* Task to carry out
Reproduce every line of the rows below without any change.

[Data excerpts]
+===+
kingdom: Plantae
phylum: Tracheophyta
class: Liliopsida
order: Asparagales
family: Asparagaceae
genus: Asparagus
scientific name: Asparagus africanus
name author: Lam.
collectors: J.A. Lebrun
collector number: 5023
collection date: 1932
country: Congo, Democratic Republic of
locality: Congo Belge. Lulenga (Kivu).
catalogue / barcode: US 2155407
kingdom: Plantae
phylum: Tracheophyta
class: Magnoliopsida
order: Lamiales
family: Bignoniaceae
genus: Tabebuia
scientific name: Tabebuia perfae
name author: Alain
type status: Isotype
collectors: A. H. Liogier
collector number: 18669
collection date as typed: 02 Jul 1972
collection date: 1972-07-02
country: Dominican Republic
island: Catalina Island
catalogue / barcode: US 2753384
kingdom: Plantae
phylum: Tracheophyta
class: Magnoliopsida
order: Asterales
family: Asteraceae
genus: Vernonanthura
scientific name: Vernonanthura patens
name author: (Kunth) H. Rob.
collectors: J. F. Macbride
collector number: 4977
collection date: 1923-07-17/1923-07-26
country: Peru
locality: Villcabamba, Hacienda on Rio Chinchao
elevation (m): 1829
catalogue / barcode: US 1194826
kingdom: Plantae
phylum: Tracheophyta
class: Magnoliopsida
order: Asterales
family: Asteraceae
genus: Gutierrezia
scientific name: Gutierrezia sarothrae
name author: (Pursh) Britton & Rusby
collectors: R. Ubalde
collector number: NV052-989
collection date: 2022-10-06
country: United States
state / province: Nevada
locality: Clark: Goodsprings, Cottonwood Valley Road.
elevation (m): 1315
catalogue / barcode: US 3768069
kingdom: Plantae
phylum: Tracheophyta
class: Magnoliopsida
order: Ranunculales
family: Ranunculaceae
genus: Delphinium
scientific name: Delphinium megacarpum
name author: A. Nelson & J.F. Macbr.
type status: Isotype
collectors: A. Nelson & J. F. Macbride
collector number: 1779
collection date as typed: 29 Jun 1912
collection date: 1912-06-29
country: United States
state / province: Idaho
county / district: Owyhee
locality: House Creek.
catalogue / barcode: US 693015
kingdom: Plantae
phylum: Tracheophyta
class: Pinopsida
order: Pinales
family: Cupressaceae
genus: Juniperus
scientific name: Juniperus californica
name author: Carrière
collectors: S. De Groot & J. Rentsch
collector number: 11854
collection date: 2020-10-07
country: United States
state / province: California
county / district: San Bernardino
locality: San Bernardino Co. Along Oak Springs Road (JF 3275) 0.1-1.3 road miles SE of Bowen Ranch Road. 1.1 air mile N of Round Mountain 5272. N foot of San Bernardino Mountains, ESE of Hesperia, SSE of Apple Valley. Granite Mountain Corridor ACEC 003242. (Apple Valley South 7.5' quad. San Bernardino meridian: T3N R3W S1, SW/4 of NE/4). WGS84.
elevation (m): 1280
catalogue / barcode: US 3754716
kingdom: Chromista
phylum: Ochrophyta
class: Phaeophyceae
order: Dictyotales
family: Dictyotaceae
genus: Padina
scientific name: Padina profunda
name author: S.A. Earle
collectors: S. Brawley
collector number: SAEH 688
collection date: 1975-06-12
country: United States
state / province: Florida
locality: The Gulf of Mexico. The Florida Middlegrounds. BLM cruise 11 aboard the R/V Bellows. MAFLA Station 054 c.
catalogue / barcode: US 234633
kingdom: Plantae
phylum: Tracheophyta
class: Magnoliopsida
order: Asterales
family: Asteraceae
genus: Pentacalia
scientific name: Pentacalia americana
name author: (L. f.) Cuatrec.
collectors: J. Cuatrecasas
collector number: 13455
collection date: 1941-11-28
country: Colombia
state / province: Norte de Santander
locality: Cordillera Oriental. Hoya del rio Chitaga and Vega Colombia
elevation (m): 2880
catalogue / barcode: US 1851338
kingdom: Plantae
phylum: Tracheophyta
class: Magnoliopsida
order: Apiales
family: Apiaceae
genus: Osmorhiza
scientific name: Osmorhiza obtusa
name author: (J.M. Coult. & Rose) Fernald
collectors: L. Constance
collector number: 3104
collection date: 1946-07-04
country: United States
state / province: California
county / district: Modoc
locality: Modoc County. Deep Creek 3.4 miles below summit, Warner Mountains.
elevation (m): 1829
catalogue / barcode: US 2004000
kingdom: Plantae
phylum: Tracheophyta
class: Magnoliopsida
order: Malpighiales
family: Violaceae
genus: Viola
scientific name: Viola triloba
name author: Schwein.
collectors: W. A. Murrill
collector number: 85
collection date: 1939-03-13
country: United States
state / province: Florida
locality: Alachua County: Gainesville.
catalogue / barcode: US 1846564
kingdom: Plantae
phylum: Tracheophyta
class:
+===+
* Reply
kingdom: Plantae
phylum: Tracheophyta
class: Liliopsida
order: Asparagales
family: Asparagaceae
genus: Asparagus
scientific name: Asparagus africanus
name author: Lam.
collectors: J.A. Lebrun
collector number: 5023
collection date: 1932
country: Congo, Democratic Republic of
locality: Congo Belge. Lulenga (Kivu).
catalogue / barcode: US 2155407
kingdom: Plantae
phylum: Tracheophyta
class: Magnoliopsida
order: Lamiales
family: Bignoniaceae
genus: Tabebuia
scientific name: Tabebuia perfae
name author: Alain
type status: Isotype
collectors: A. H. Liogier
collector number: 18669
collection date as typed: 02 Jul 1972
collection date: 1972-07-02
country: Dominican Republic
island: Catalina Island
catalogue / barcode: US 2753384
kingdom: Plantae
phylum: Tracheophyta
class: Magnoliopsida
order: Asterales
family: Asteraceae
genus: Vernonanthura
scientific name: Vernonanthura patens
name author: (Kunth) H. Rob.
collectors: J. F. Macbride
collector number: 4977
collection date: 1923-07-17/1923-07-26
country: Peru
locality: Villcabamba, Hacienda on Rio Chinchao
elevation (m): 1829
catalogue / barcode: US 1194826
kingdom: Plantae
phylum: Tracheophyta
class: Magnoliopsida
order: Asterales
family: Asteraceae
genus: Gutierrezia
scientific name: Gutierrezia sarothrae
name author: (Pursh) Britton & Rusby
collectors: R. Ubalde
collector number: NV052-989
collection date: 2022-10-06
country: United States
state / province: Nevada
locality: Clark: Goodsprings, Cottonwood Valley Road.
elevation (m): 1315
catalogue / barcode: US 3768069
kingdom: Plantae
phylum: Tracheophyta
class: Magnoliopsida
order: Ranunculales
family: Ranunculaceae
genus: Delphinium
scientific name: Delphinium megacarpum
name author: A. Nelson & J.F. Macbr.
type status: Isotype
collectors: A. Nelson & J. F. Macbride
collector number: 1779
collection date as typed: 29 Jun 1912
collection date: 1912-06-29
country: United States
state / province: Idaho
county / district: Owyhee
locality: House Creek.
catalogue / barcode: US 693015
kingdom: Plantae
phylum: Tracheophyta
class: Pinopsida
order: Pinales
family: Cupressaceae
genus: Juniperus
scientific name: Juniperus californica
name author: Carrière
collectors: S. De Groot & J. Rentsch
collector number: 11854
collection date: 2020-10-07
country: United States
state / province: California
county / district: San Bernardino
locality: San Bernardino Co. Along Oak Springs Road (JF 3275) 0.1-1.3 road miles SE of Bowen Ranch Road. 1.1 air mile N of Round Mountain 5272. N foot of San Bernardino Mountains, ESE of Hesperia, SSE of Apple Valley. Granite Mountain Corridor ACEC 003242. (Apple Valley South 7.5' quad. San Bernardino meridian: T3N R3W S1, SW/4 of NE/4). WGS84.
elevation (m): 1280
catalogue / barcode: US 3754716
kingdom: Chromista
phylum: Ochrophyta
class: Phaeophyceae
order: Dictyotales
family: Dictyotaceae
genus: Padina
scientific name: Padina profunda
name author: S.A. Earle
collectors: S. Brawley
collector number: SAEH 688
collection date: 1975-06-12
country: United States
state / province: Florida
locality: The Gulf of Mexico. The Florida Middlegrounds. BLM cruise 11 aboard the R/V Bellows. MAFLA Station 054 c.
catalogue / barcode: US 234633
kingdom: Plantae
phylum: Tracheophyta
class: Magnoliopsida
order: Asterales
family: Asteraceae
genus: Pentacalia
scientific name: Pentacalia americana
name author: (L. f.) Cuatrec.
collectors: J. Cuatrecasas
collector number: 13455
collection date: 1941-11-28
country: Colombia
state / province: Norte de Santander
locality: Cordillera Oriental. Hoya del rio Chitaga and Vega Colombia
elevation (m): 2880
catalogue / barcode: US 1851338
kingdom: Plantae
phylum: Tracheophyta
class: Magnoliopsida
order: Apiales
family: Apiaceae
genus: Osmorhiza
scientific name: Osmorhiza obtusa
name author: (J.M. Coult. & Rose) Fernald
collectors: L. Constance
collector number: 3104
collection date: 1946-07-04
country: United States
state / province: California
county / district: Modoc
locality: Modoc County. Deep Creek 3.4 miles below summit, Warner Mountains.
elevation (m): 1829
catalogue / barcode: US 2004000
kingdom: Plantae
phylum: Tracheophyta
class: Magnoliopsida
order: Malpighiales
family: Violaceae
genus: Viola
scientific name: Viola triloba
name author: Schwein.
collectors: W. A. Murrill
collector number: 85
collection date: 1939-03-13
country: United States
state / province: Florida
locality: Alachua County: Gainesville.
catalogue / barcode: US 1846564
kingdom: Plantae
phylum: Tracheophyta
class:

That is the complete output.